More to the point of my question that underpins this piece: did Porter have enough of whatever he felt he needed in order to succeed as a coach here? If Porter wanted more say in roster building and Wilkinson wasn't willing to relinquish that control, that would automatically give the relationship between Porter and Wilkinson a shelf life. In that scenario, I can see Porter taking a team he was given as far as he could, throwing up his hands, and saying "well, that's all I can build with the tools I have", and realizing that his tenure had a ceiling.

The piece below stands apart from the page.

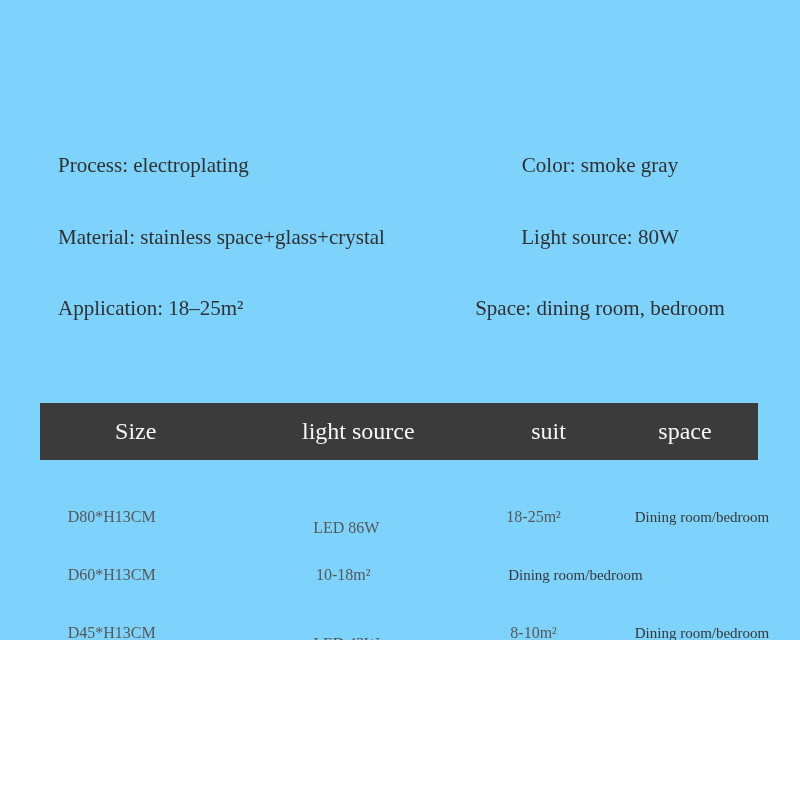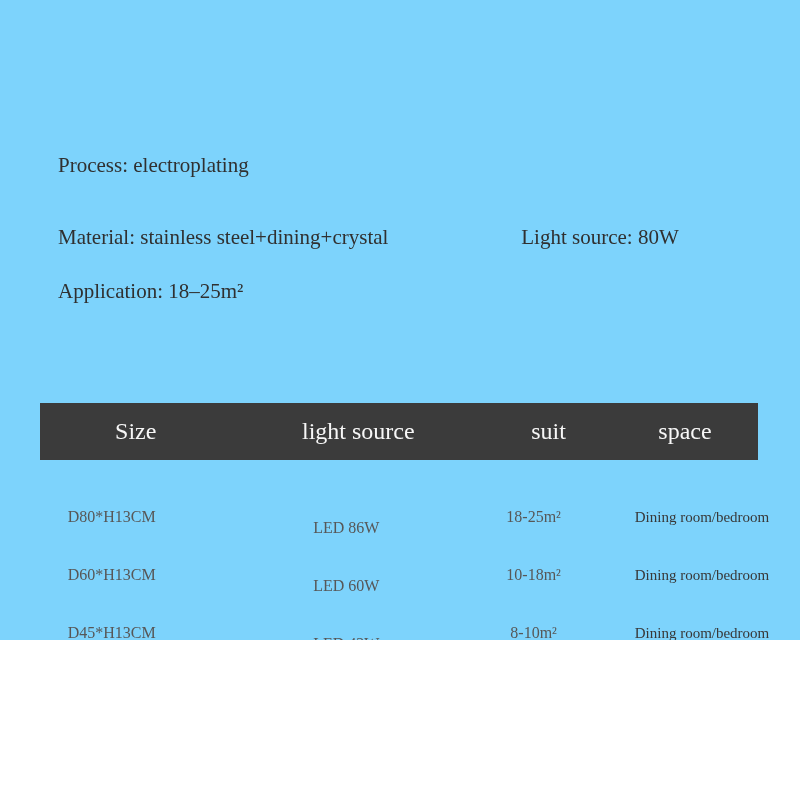"Color: smoke gray" div.spec-right { html: none -> <div>Color: smoke gray</div> }
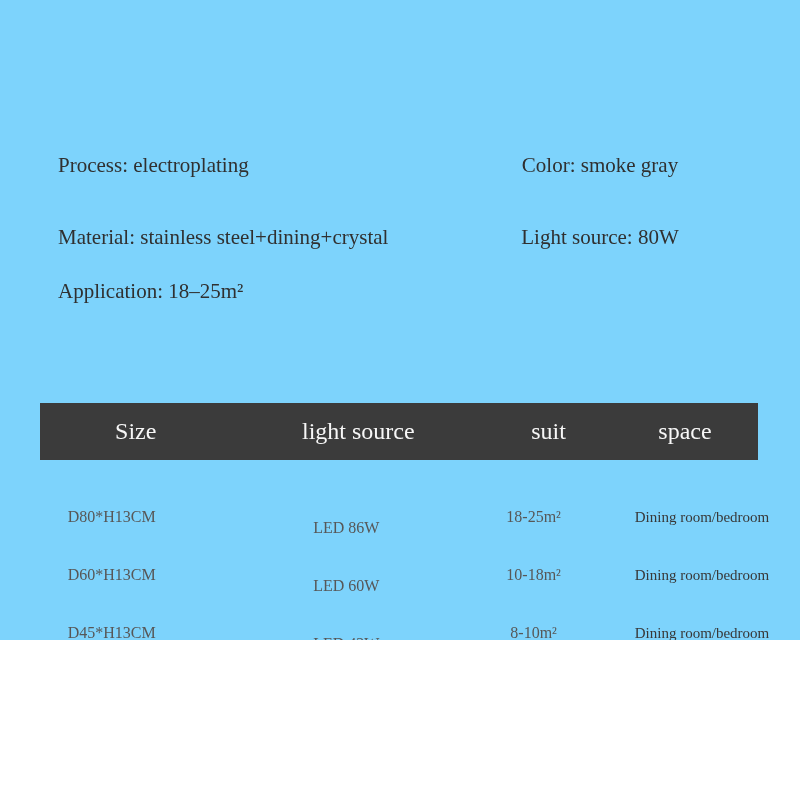"Material: stainless steel+dining+crystal" div.spec-left { text: steel+dining+crystal -> space+glass+crystal }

Again: I have no actual insight, and this is all just speculation. But a scenario like that isn't totally out of the realm of possibility - Wilkinson wields a lot of power at the Timbers, Thorns, and T2, and probably has a very specific vision for how he wants to build teams. The big unknown is how much he's willing to share that vision with his coach, and if the answer to that is "not much", again, we're back to the fact that one of them would have to either give or go, and with Wilkinson firmly entrenched as Paulson's GM, the coach is probably not going to win a hypothetical struggle with the GM.

THE FANS AND THE CITY

Porter, again by all accounts, seems to love it here. He gets what soccer means to this city and to the fanbase, understands how rivalries work, and in general had a good relationship with both the fans and the city in general. I don't really see anything adversarial here at all, and while we all understand that new challenges are worth pursuing, we're all sad to see him go, grateful for what he did for the Timbers, and, despite some ups and downs, I don't think he will feel pushed out by an angry fan base in any way at all.

So honestly, I don't think there's a smoking gun here - this just seems like a situation where Caleb Porter took the Timbers as far as he felt he could and decided it was time to find another situation where he could do good work and maybe build a program more in his own way. 

Thanks for Columbus. Thanks for Cascadia. Thanks for everything, Coach, and best of luck for the rest of your career. Except against the Timbers.